**Task details:**
Pick every line from the data that holds the word "para".

*** Opening Extracted material ***

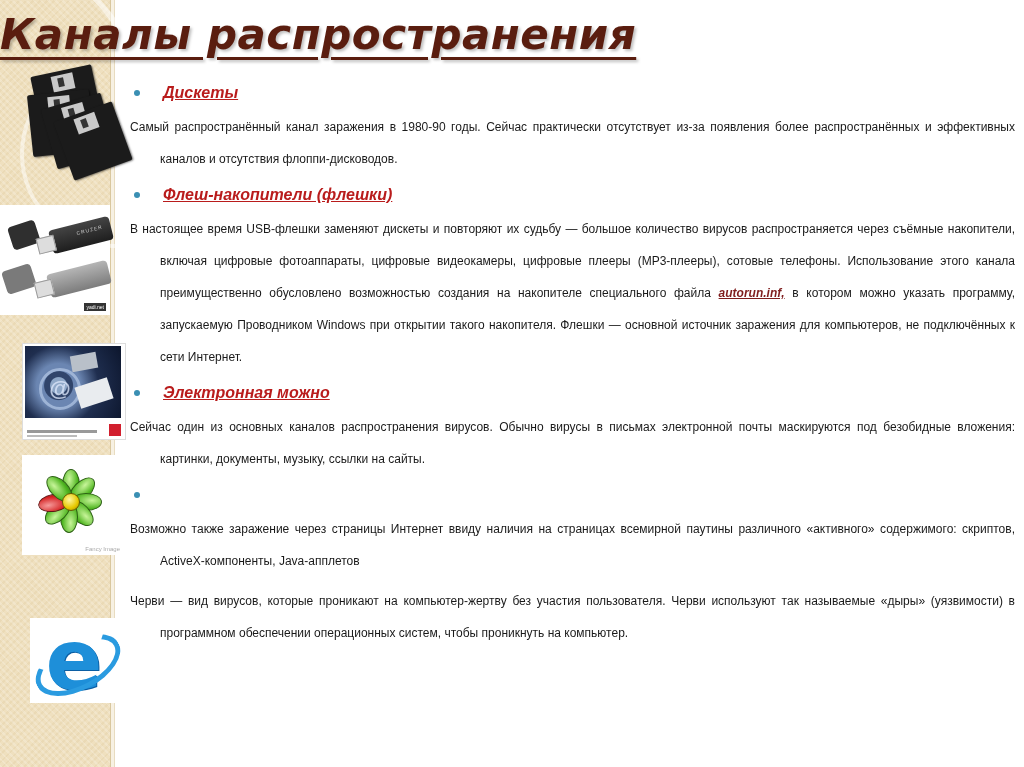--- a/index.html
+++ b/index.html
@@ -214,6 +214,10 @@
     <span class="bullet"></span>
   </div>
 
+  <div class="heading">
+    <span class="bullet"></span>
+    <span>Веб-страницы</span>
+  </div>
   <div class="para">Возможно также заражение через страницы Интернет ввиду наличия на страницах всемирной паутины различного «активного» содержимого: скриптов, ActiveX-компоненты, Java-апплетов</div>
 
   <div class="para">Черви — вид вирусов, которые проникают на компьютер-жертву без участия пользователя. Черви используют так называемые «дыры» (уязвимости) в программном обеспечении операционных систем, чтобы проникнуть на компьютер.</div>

*** Closing Extracted material ***

**Your response:**
   <div class="para">Возможно также заражение через страницы Интернет ввиду наличия на страницах всемирной паутины различного «активного» содержимого: скриптов, ActiveX-компоненты, Java-апплетов</div>
   <div class="para">Черви — вид вирусов, которые проникают на компьютер-жертву без участия пользователя. Черви используют так называемые «дыры» (уязвимости) в программном обеспечении операционных систем, чтобы проникнуть на компьютер.</div>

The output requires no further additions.